Books / Applied Functional Programming Tutorial / Chapter 14

More on Monad Transformers

In Haskell and in functional programming in general, a monad transformer is a type constructor which takes a monad as an argument and returns a monad as a result. Basically said, it is combination of monads in “layers”.

Monad transformers can be pretty useful and make code both efficient and readable when used properly. They can be used to compose features encapsulated by monads – such as state, exception handling, I/O, logging, and others – in a modular way. Typically, a monad transformer is created by generalising an existing monad and applying the resulting monad transformer to the Identity or IO monad yields a monad which is equivalent to the original monad (ignoring any necessary boxing and unboxing).

In this chapter

Definition
MonadT, MaybeT and EitherT
- Maybe with IO
More Layers of Monads
Other Way for Transformers
Example from DS Wizard
References

Definition

Monad transformer is a wrapper type that has:

a type constructor t of kind (* -> *) -> * -> * (needs a monad m a type)
defined monad operations return and >>= (bind) compliant in mo nadic laws for t m iff m is a monad
an operation lift of type m a -> t m a that allows to access the inner monad m and fullfils:
- lift . return = return
- lift (m >>= k) = (lift m) >>= (lift . k)

# Task to carry out
From the monad transformers chapter, write out the stretch from "In Haskell and" through "boxing and unboxing).". The rows have no connection to the monad transformers chapter.

Entries from a dataset:
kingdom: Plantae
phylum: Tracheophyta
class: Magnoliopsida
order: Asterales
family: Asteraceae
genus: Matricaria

* * *

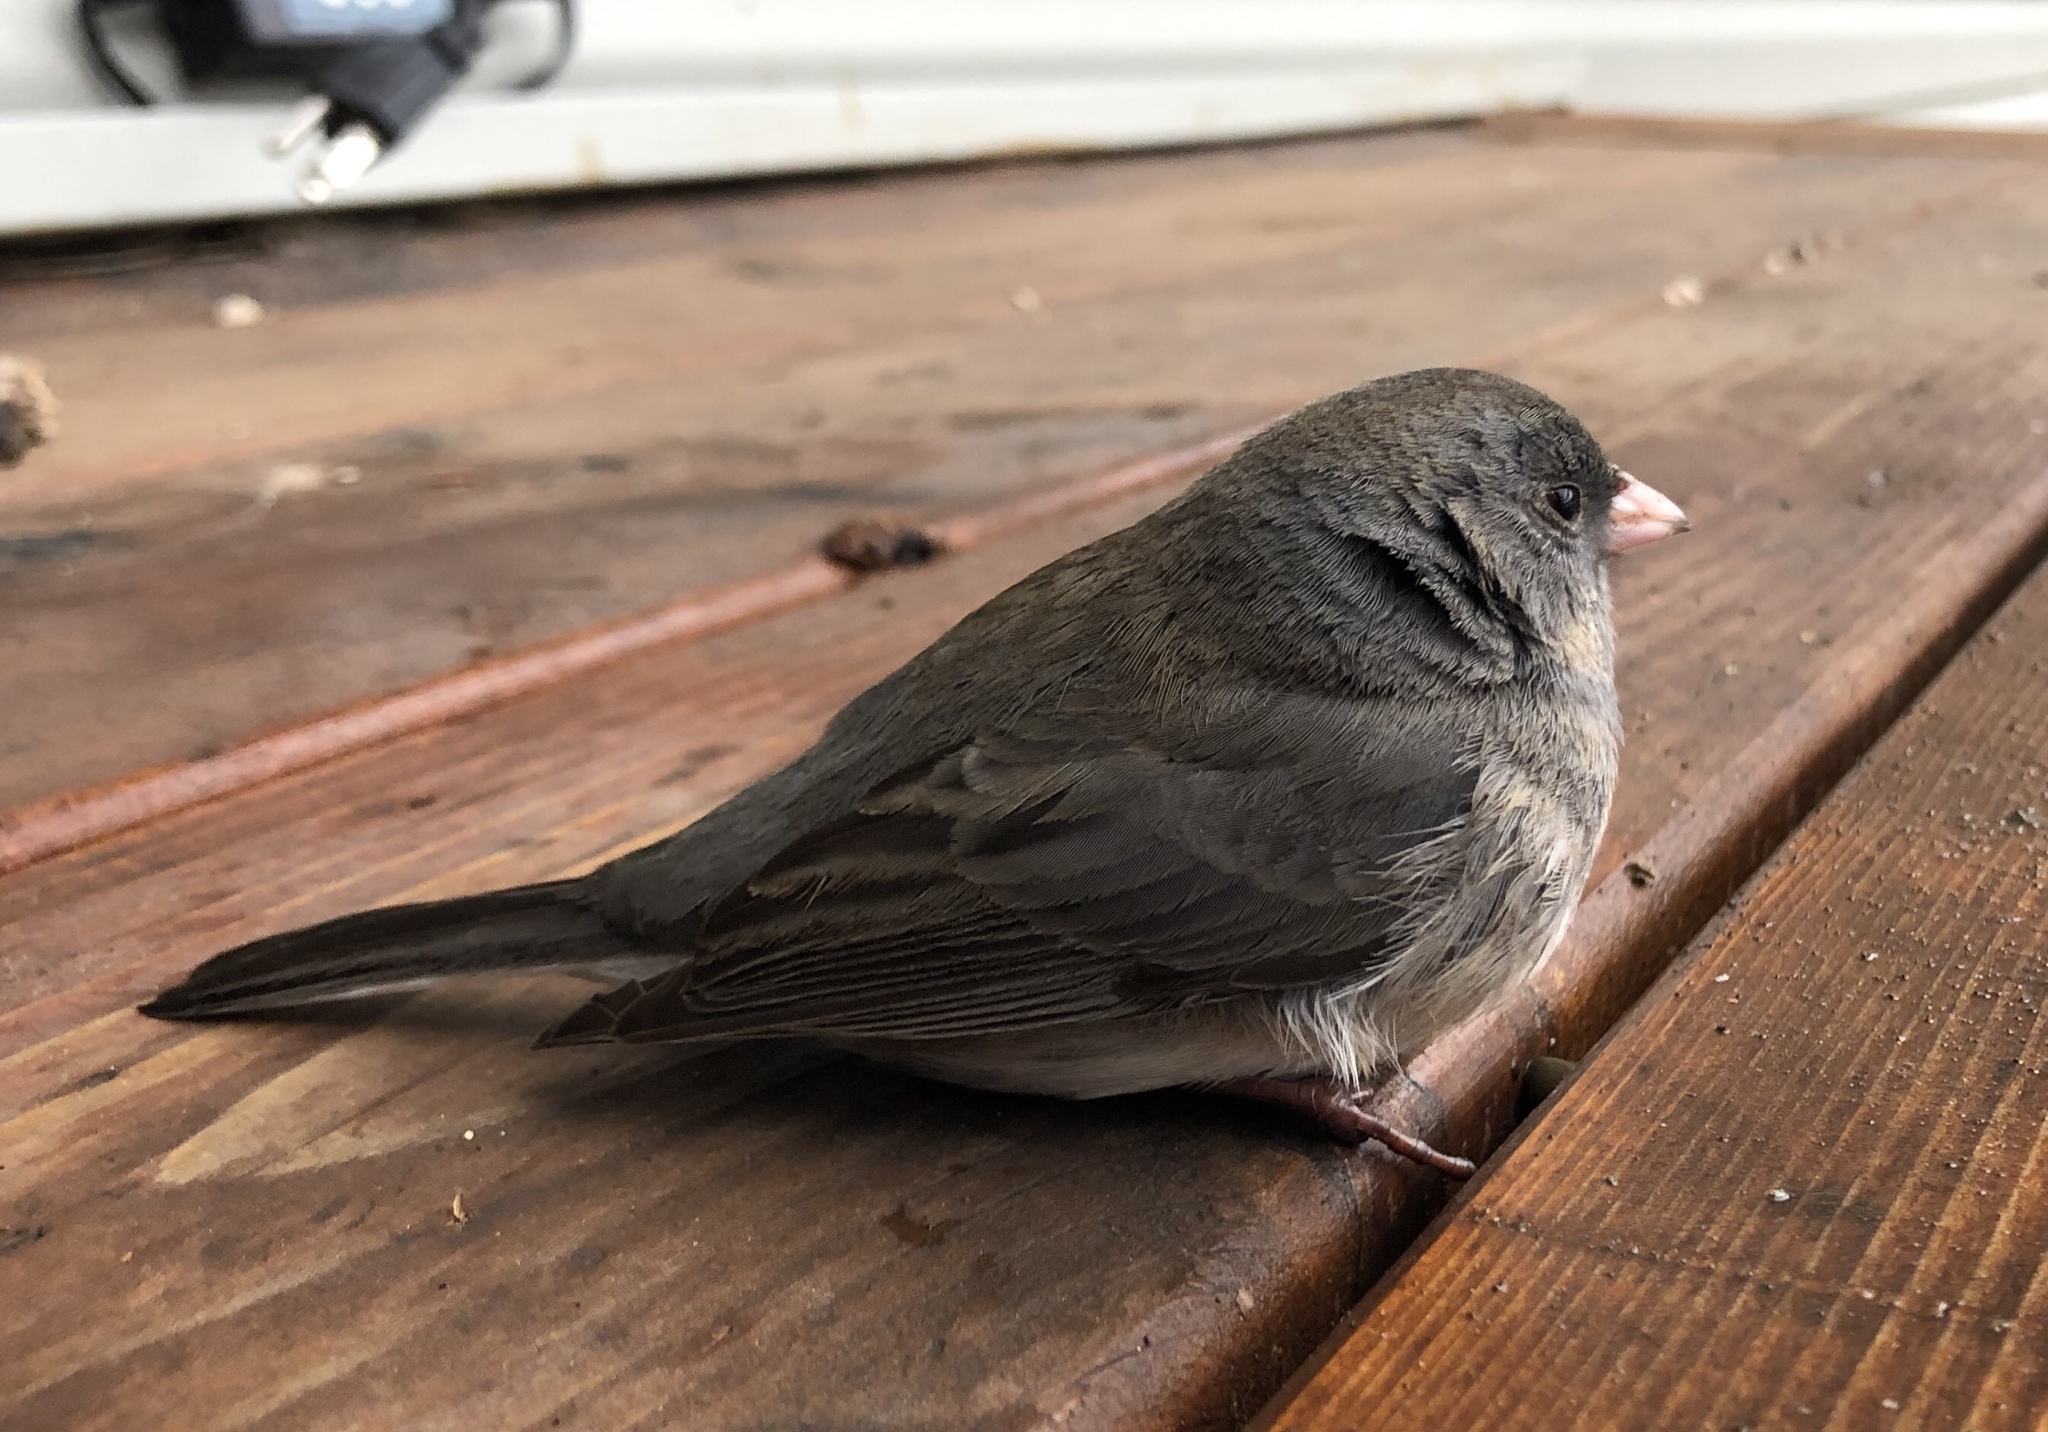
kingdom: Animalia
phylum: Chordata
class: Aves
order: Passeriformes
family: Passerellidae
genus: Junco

# The completed task
In Haskell and in functional programming in general, a monad transformer is a type constructor which takes a monad as an argument and returns a monad as a result. Basically said, it is combination of monads in “layers”.

Monad transformers can be pretty useful and make code both efficient and readable when used properly. They can be used to compose features encapsulated by monads – such as state, exception handling, I/O, logging, and others – in a modular way. Typically, a monad transformer is created by generalising an existing monad and applying the resulting monad transformer to the Identity or IO monad yields a monad which is equivalent to the original monad (ignoring any necessary boxing and unboxing).